Sadly, history often repeats itself, and although we are vastly better informed and prepared today, the lessons from 1793 apply then as they do now. This book is page-turner that will inform historians, health officials, and the public.
— Dr. Leana Wen, public health professor at George Washington University, author of Lifelines: A Doctor's Journey in the Fight for Public Health
Dr. Robert Watson guides us through one of the first crises of the new fledgling republic in which the federal government almost ceased functioning as it vacated the seat of government. Dr. Watson brings us to Philadelphia and makes us feel that we are a part of these amazing events as they unfold. As a surgeon, I appreciated his incredibly detailed description of the origin of the virus in Philadelphia that year, the magnitude and description of the tragedy of the disease, the Physician Wars, and the resolution. We are there. And moreover, his exposition of the politicization of the epidemic pitting Hamilton against Jefferson is jarring in its similarity to our COVID-19 experience more than 200 years later.
This is an amazingly accessible treatment of a fascinating multifaceted event at the origins of our republic, whose multiple rippling ramifications echo through to the present day.

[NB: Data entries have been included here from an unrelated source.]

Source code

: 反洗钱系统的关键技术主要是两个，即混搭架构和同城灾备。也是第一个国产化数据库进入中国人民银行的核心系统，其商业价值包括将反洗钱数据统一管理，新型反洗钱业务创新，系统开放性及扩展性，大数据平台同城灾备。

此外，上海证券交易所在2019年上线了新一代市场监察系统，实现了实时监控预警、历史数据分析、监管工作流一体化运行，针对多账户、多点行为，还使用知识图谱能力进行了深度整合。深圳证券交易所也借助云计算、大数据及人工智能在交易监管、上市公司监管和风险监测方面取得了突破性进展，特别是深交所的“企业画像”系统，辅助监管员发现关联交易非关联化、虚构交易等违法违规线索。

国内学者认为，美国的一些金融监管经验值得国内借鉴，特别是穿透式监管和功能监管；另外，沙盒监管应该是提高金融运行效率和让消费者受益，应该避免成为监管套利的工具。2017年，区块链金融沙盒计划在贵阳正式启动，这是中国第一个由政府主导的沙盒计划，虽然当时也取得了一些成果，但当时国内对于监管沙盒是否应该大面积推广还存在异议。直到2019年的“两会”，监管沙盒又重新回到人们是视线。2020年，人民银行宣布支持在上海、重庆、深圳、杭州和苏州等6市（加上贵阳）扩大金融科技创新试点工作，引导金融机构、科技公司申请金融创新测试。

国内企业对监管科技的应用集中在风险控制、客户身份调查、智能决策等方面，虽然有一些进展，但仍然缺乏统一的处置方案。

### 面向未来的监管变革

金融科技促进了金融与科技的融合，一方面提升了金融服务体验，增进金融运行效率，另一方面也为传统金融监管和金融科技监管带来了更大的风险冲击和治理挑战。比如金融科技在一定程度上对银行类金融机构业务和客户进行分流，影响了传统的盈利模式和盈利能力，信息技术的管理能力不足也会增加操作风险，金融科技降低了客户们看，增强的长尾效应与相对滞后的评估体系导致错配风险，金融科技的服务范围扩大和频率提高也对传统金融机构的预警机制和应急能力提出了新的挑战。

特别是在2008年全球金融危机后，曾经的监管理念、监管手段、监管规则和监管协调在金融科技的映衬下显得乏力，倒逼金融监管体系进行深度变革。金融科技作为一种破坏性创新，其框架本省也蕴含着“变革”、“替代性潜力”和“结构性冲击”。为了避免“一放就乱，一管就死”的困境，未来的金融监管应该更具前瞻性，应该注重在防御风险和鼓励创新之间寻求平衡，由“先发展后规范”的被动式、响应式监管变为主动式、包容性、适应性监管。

— Stuart Farber, Surgeon and Adjunct Professor, Nova Southeastern University College of Medicine
Here is another book, of his many, where Professor Watson brings his usual comprehensive description of important events from many years ago. His description of the yellow fever epidemic in 1793 brings the recent Covid-19 pandemic into focus, including the politicization of the disease. I found this book riveting since many of the events happened after the founding of our country in my hometown of Philadelphia.
— Frederic A. Blum, former president, Jewish Genealogical Society of Greater Philadelphia
Robert Watson has written a timely and fascinating account of the 1793 yellow fever epidemic, the young nation’s first pandemic. Watson adroitly weaves together the historical narrative of the spread of the disease and the challenges it presented for the luminaries of the Revolutionary War and the nation’s founding. The book is well-researched, yet easily approachable. The modern reader will recognize the uncertainty and panic of the period in this tale of a relatively unknown disease and the inability of public health officials and political leaders to effectively deal with it. The work also explores the complex social history of the era and how the divisions in society affected efforts to confront the disease.

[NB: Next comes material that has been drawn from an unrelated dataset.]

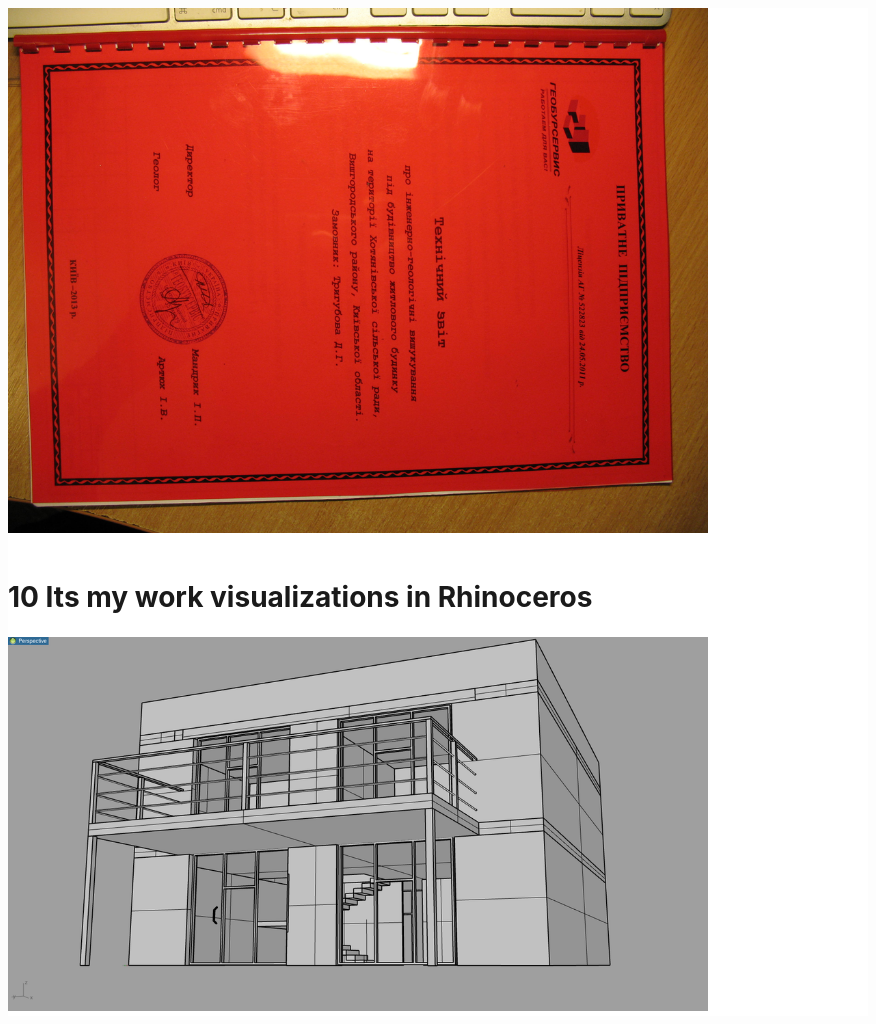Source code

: <img src="https://raw.githubusercontent.com/dotignore/Raspberry/master/differents_things/projects/22_Cottage/08.JPG" alt="" data-canonical-src="" width="700" />

# 10 Its my work visualizations in Rhinoceros
<img src="https://raw.githubusercontent.com/dotignore/Raspberry/master/differents_things/projects/22_Cottage/10.png" alt="" data-canonical-src="" width="700" />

— Tom Lansford, professor of Political Science and former Provost, University of Southern Mississippi - Gulf Coast
This book is thoroughly researched, comprehensive, and quite enjoyable to read. It easily competes with John H. Powell’s Bring Out Your Dead2 for the “all you ever wanted to know” prize. In addition to teaching us about the epidemic itself, the book sheds a lot of light on the social, economic, and religious aspects of life in Philadelphia in the early years of the young republic.
— Medical History Society of New Jersey
It’s an intriguing tale of fear and human nature, a tragic lesson of how prejudice toward Black people was so easily stoked, an examination of the primitive state of medicine and vulnerability to disease in the eighteenth century, and a story of the struggle to govern in the face of crisis. The story has eerie similarities to the Covid pandemic.